From the text on high availability with RedBeat, extract word for word the part that begins with the words "High Availability with" and ends with "of scheduling tasks.".

Text provided:
Start of Block

High Availability with RedBeat

RedBeat is designed to support a highly available Celery Beat setup out of the box. By leveraging a distributed lock in Redis, you can run multiple Beat instances in an active-passive configuration without the risk of duplicate task scheduling.

The Distributed Lock

The core of the HA mechanism is a Redis key that acts as a distributed lock. Only one Beat instance can hold this lock at any given time, and only the instance holding the lock will schedule tasks.

How It Works

  1. Acquisition: When a RedBeat scheduler starts, it attempts to acquire the lock by setting a specific Redis key (redbeat_lock_key). This operation is atomic, ensuring only one instance succeeds.
  2. Ownership: The instance that successfully acquires the lock becomes the active scheduler. It begins its normal ticking process of scheduling tasks.
  3. Refreshing (Heartbeat): On every tick, the active scheduler refreshes the lock by extending its Time-To-Live (TTL). This serves as a heartbeat, signaling that the instance is still alive and functioning.
  4. Failover: You can run one or more additional Beat instances as passive standbys. These instances will also attempt to acquire the lock on startup. They will fail and enter a waiting loop, periodically re-checking the lock's status.

End of Block

Records from a data source:
Start of Block

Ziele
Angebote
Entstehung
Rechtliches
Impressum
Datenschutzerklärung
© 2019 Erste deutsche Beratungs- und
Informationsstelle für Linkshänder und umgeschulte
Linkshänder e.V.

End of Block

Reply:
High Availability with RedBeat

RedBeat is designed to support a highly available Celery Beat setup out of the box. By leveraging a distributed lock in Redis, you can run multiple Beat instances in an active-passive configuration without the risk of duplicate task scheduling.

The Distributed Lock

The core of the HA mechanism is a Redis key that acts as a distributed lock. Only one Beat instance can hold this lock at any given time, and only the instance holding the lock will schedule tasks.

How It Works

  1. Acquisition: When a RedBeat scheduler starts, it attempts to acquire the lock by setting a specific Redis key (redbeat_lock_key). This operation is atomic, ensuring only one instance succeeds.
  2. Ownership: The instance that successfully acquires the lock becomes the active scheduler. It begins its normal ticking process of scheduling tasks.